幕間 歪んだ歴史の負の部分
「劉剥は、まるで別人になってしまった。貴人の姿も見えぬし」
「そう言えば、姿が見えませんわね。華陰に天武を差し向けるだなんて。歴史が変わってしまいますわ。それに、よくも私が雇ったなどと、平然と」
男の天子の気は、愛する女にのみ、向けられる。后戚の存在なしでは、劉剥の龍は動かない。護る対象がないからだ。それが紛い物の蛟であれ、女は男を安らがせる華であり、男は華を護る龍となる。
――歪んだ歴史の負の部分の処置は、歪んだものの仕事。
蛟が勝手に動けば動くほど、時代は正しく流れゆく。蛟の名の通り、水龍は自らを犠牲にし、のたうち回り、枯れて死すのが役割だ。――引き替えに世界は善くなる。

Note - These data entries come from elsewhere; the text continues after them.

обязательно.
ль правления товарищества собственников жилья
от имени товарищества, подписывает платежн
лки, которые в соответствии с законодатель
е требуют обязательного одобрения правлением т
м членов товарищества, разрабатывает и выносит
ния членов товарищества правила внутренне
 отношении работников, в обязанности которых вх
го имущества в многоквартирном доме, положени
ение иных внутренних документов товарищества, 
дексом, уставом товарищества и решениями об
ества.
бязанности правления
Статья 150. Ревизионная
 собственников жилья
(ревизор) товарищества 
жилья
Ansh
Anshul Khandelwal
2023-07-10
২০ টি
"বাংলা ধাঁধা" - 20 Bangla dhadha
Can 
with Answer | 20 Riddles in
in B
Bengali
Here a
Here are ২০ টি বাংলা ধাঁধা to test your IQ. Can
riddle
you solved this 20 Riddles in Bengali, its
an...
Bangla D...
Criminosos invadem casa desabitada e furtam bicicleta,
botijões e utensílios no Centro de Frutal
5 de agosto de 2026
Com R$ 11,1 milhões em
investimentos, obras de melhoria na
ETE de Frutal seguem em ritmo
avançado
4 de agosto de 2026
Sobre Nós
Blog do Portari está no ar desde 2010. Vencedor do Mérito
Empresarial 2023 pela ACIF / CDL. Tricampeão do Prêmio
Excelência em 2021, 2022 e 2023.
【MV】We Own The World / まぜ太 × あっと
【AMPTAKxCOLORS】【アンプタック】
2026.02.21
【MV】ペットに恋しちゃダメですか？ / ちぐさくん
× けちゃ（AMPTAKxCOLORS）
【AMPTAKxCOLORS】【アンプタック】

「華陰で、実際に天武は劉剥と出会い、繋がった。劉剥はいずれ趙に逃げ、繋がる。楚は秦を討とうと、趙と繋がる。楚に向かえば、新たな流れが待っていよう。遥媛公主、それには天武は楚へ向かわねばならなかったのだ」
真摯な瞳を瞬かせて、遥媛公主は黙って聞いていたが、ようやく言葉を押し出した。
「どうしても、でございますか」
恐縮さを滲ませながらも、香桜に反問した。遥媛公主は窘めはするが、反論は稀である。よほど聞きたかったのだろうと、香桜は少し楽しくなった。
「そうだ。まあ、誤算と言うなら……花芯かな」
「あの娘、天界の秘毒を作るのですわ。貴妃を殺しているのは、おそらく」
「どうでもいい――多分、俺を受け入れられる」
「忙しいと言うに。天帝、龍仙一香真君。暢気に婚活をしている場合では……」
遥媛公主の怒り紛れの戯れ言を耳から耳に流し、香桜は衰えない我が手を見る。
龍仙人の寿命は長い。系譜を見届け、地上が死に絶えるまでも、命は続く。
永久の刻を孤独に過ごす覚悟は、とうにしていた。だが、花芯は龍の血を持っている。
――本当は、天武の留守に、花芯を完全に手中にするつもりだった。
(それもできないとなると……後宮全体を手中にするか……まあ、ゆっくり考えるか)
謀略が顔に出ていたのか、遥媛公主は無言ではあったが、僅かに呆れた表情で、煙を夜空に向かって吐いていた。
白煙は靜かに伸び、秦の夜空に溶けて行った。
秦の王愁天武に、次に待ち受けるは、楚の双虎の猛将。名を叡項賴(えいこうらい)・叡(えい)珠羽(じゅは)と言う――。